| Description of the task |
Please gather each line in the records below that contains the word "family" and copy those lines in full.
** START Material for this task **
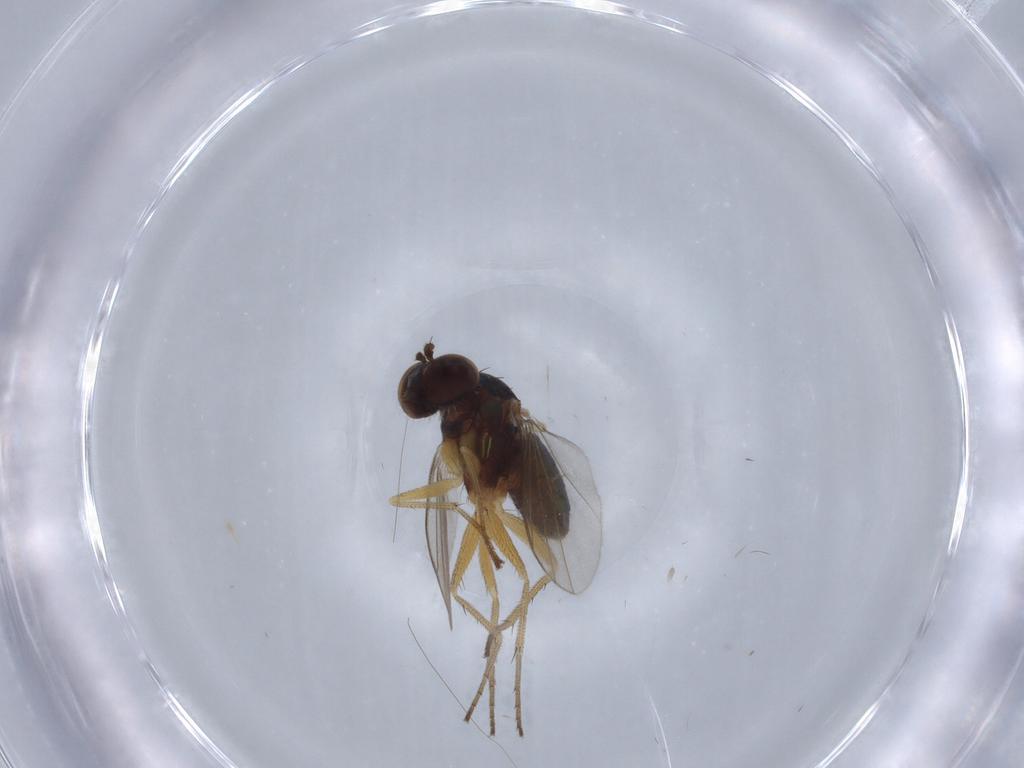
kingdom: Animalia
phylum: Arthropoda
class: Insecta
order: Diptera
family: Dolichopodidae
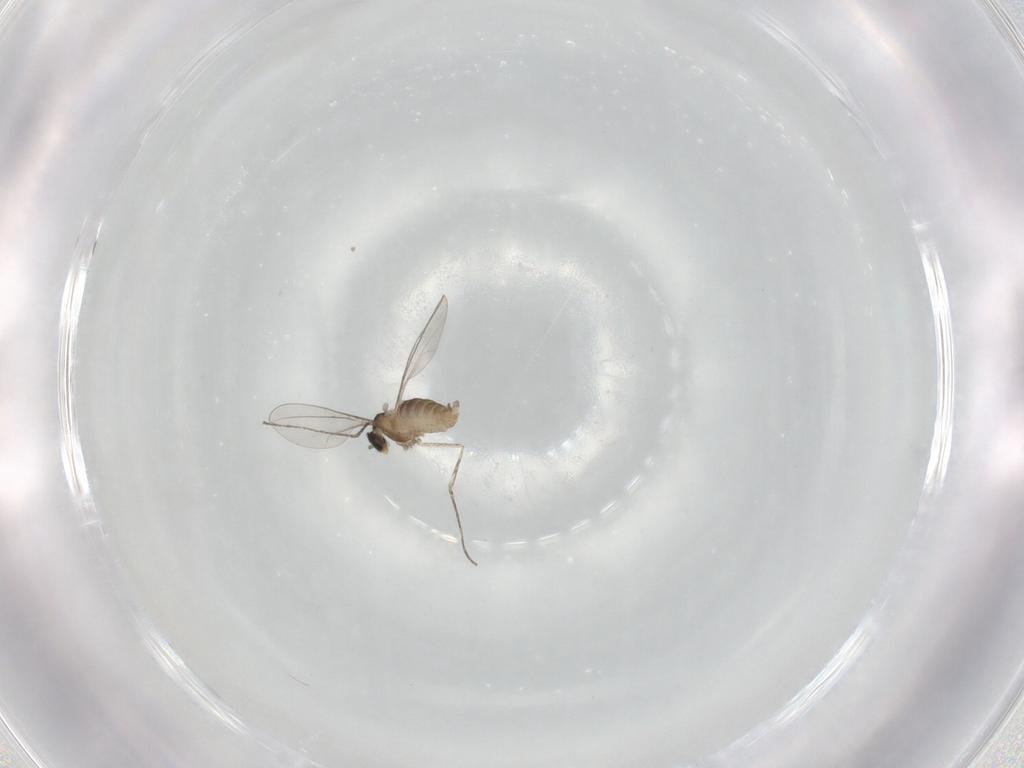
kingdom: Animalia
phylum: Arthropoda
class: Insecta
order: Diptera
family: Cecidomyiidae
** END Material for this task **
** START Material for this task **
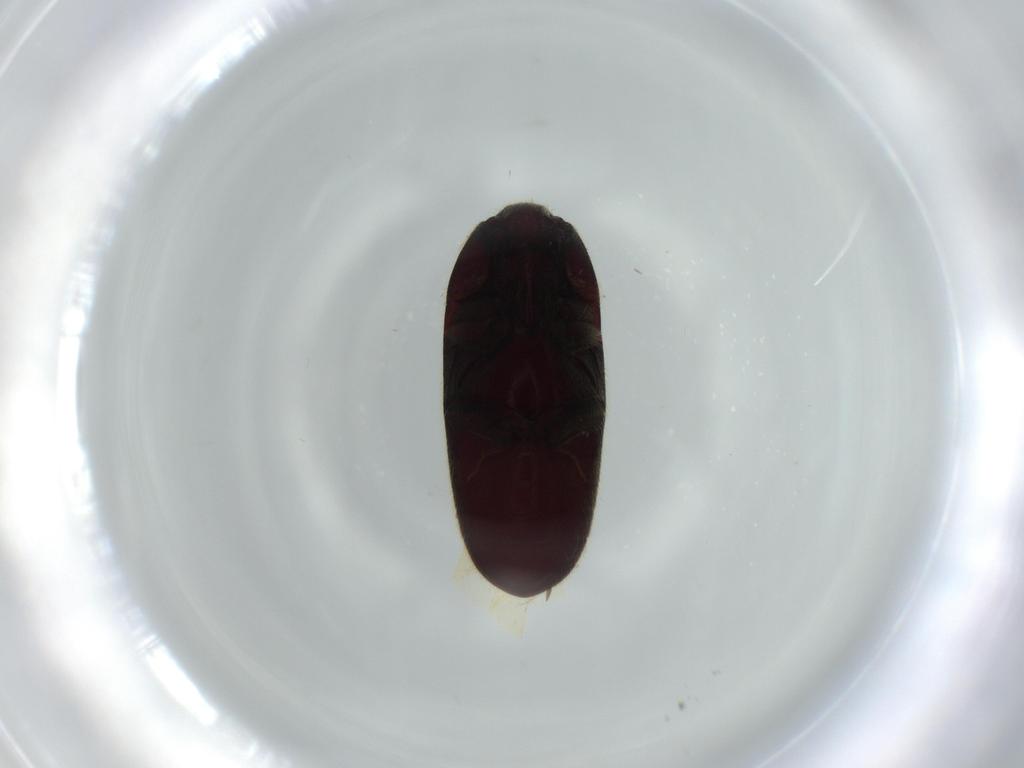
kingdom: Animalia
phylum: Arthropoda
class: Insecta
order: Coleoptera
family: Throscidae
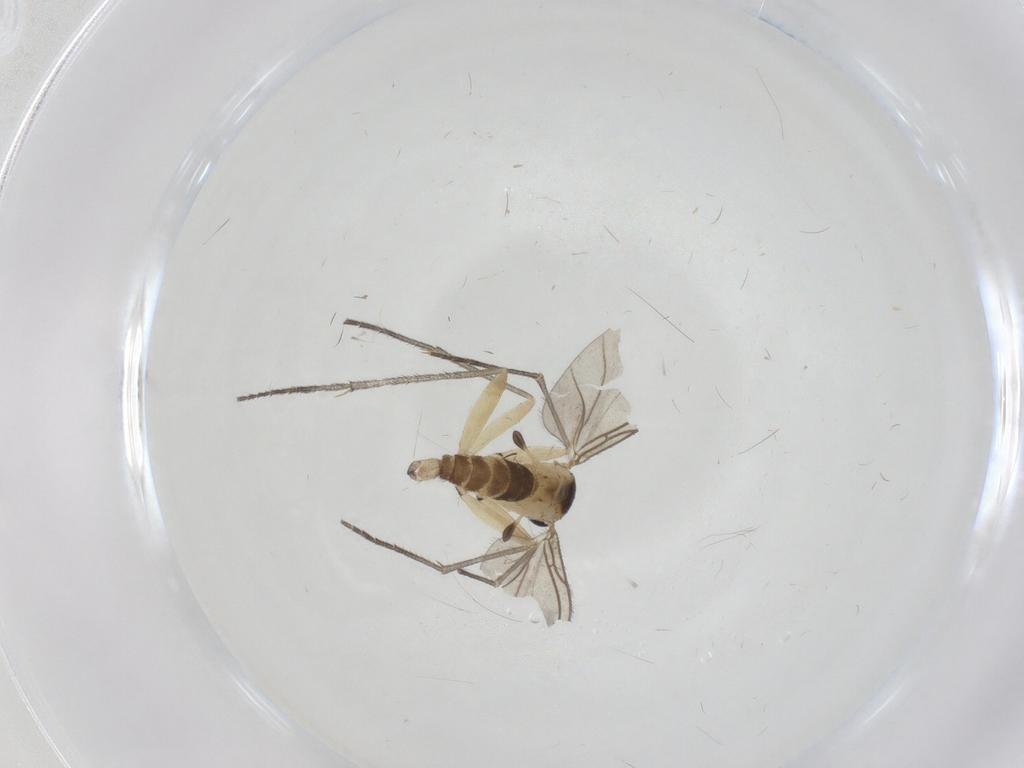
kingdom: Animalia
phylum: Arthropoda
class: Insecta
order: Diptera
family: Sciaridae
** END Material for this task **
** START Material for this task **
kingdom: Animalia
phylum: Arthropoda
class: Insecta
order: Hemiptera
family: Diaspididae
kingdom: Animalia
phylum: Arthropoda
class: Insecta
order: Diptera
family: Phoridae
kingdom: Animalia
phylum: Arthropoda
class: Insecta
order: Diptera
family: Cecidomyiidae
** END Material for this task **
| Result of this exercise |
family: Dolichopodidae
family: Cecidomyiidae
family: Throscidae
family: Sciaridae
family: Diaspididae
family: Phoridae
family: Cecidomyiidae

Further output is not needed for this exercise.